**ASSIGNMENT**.
Copy out every line of the records below word for word, leaving out the pictures.

-------- RECORD EXCERPTS

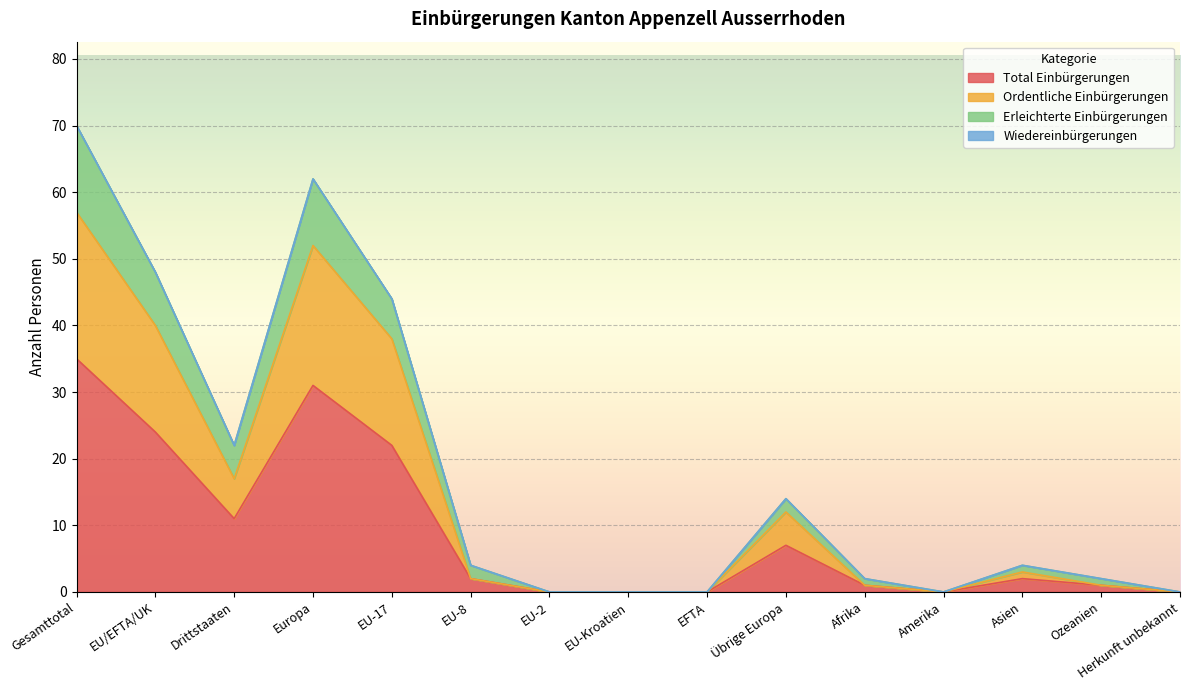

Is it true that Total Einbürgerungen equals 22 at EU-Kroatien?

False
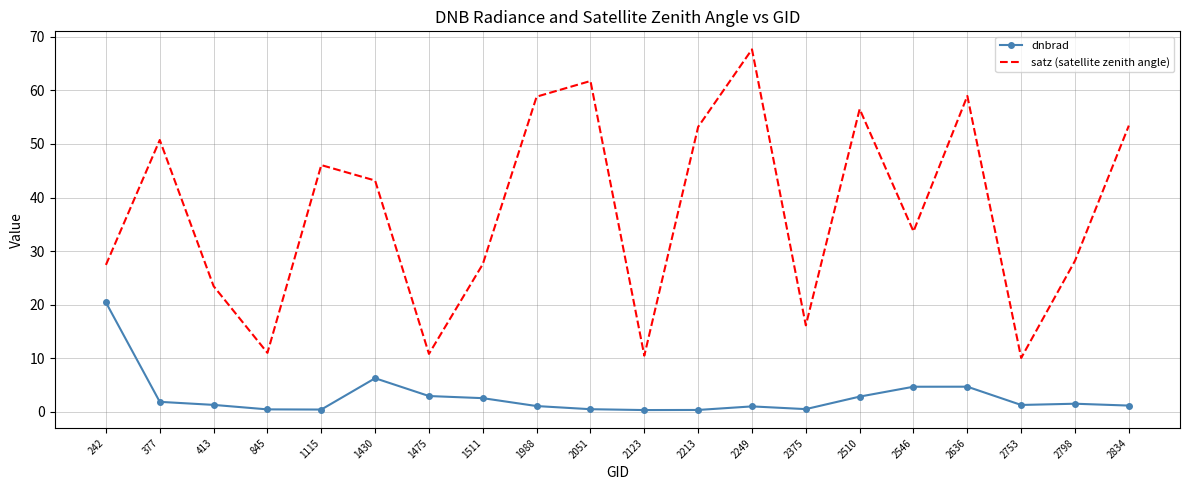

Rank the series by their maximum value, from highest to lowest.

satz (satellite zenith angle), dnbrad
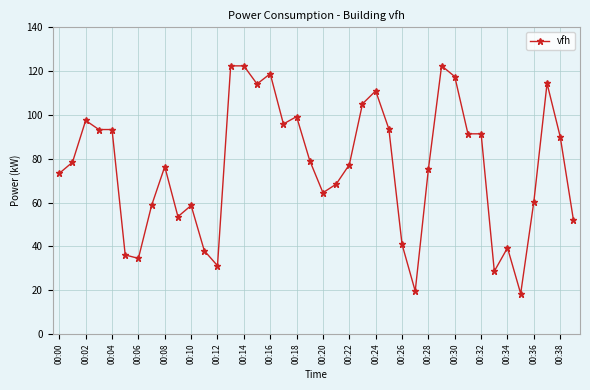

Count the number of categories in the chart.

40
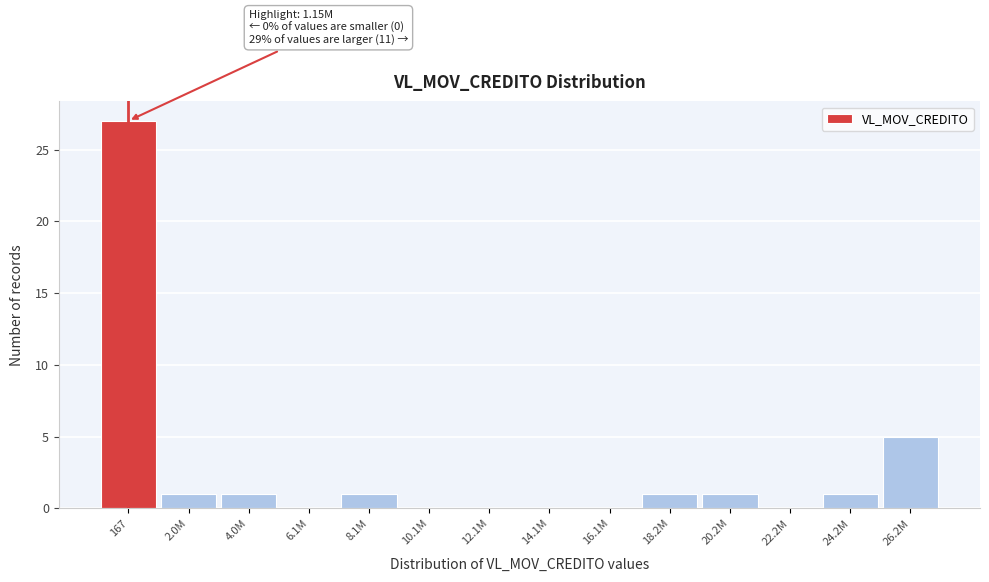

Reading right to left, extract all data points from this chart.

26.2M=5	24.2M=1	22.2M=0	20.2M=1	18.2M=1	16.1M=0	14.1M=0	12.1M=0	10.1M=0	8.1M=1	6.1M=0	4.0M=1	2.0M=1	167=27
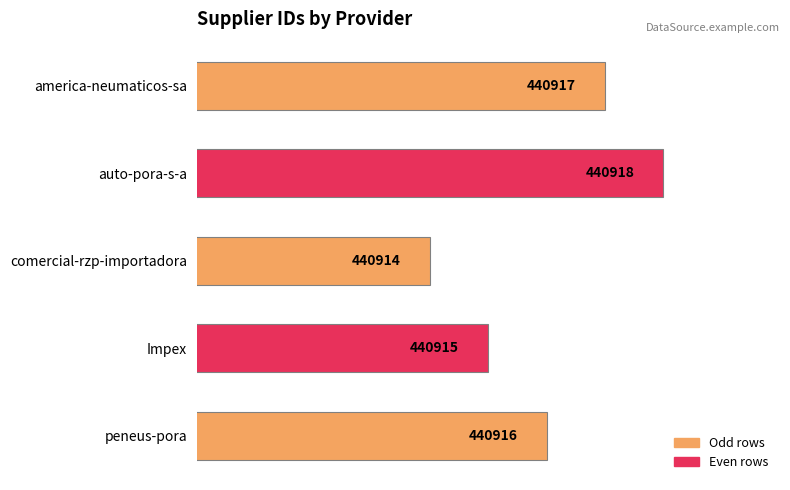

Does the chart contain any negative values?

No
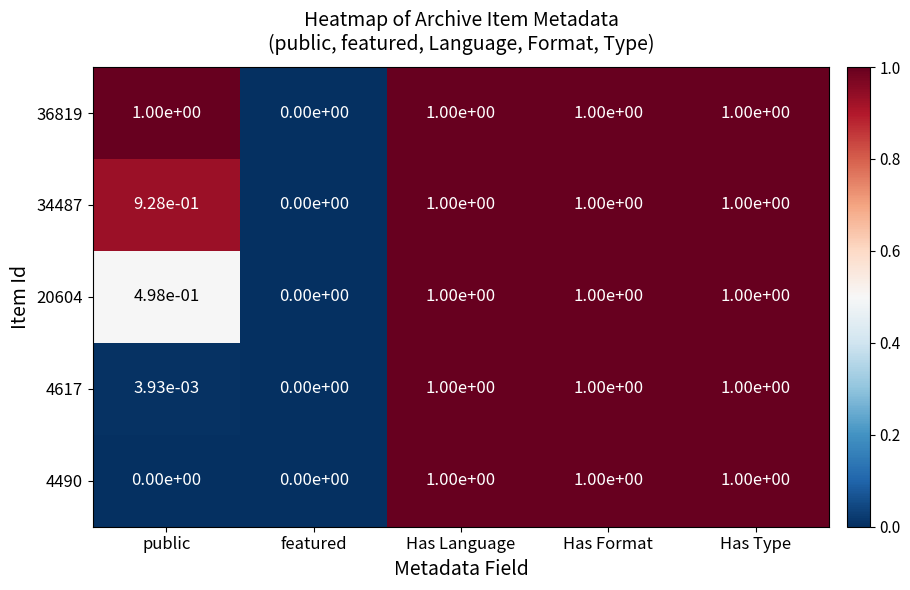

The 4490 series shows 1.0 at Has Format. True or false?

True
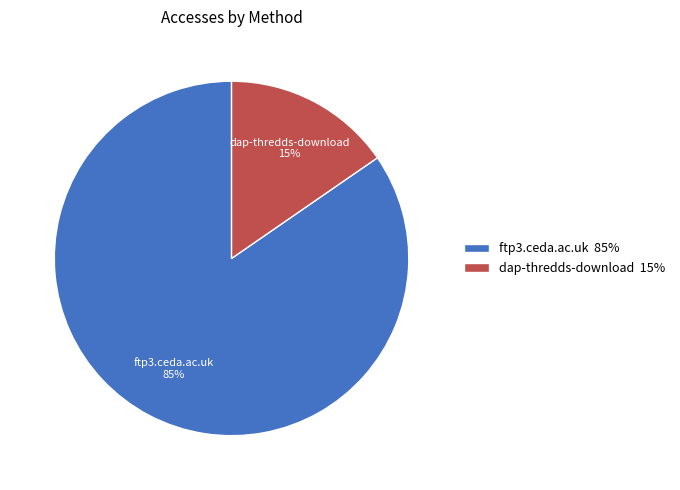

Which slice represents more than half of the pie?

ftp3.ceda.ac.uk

----------------

**FINISHED TASK**.
Is it true that Total Einbürgerungen equals 22 at EU-Kroatien?

False

Rank the series by their maximum value, from highest to lowest.

satz (satellite zenith angle), dnbrad

Count the number of categories in the chart.

40

Reading right to left, extract all data points from this chart.

26.2M=5	24.2M=1	22.2M=0	20.2M=1	18.2M=1	16.1M=0	14.1M=0	12.1M=0	10.1M=0	8.1M=1	6.1M=0	4.0M=1	2.0M=1	167=27

Does the chart contain any negative values?

No

The 4490 series shows 1.0 at Has Format. True or false?

True

Which slice represents more than half of the pie?

ftp3.ceda.ac.uk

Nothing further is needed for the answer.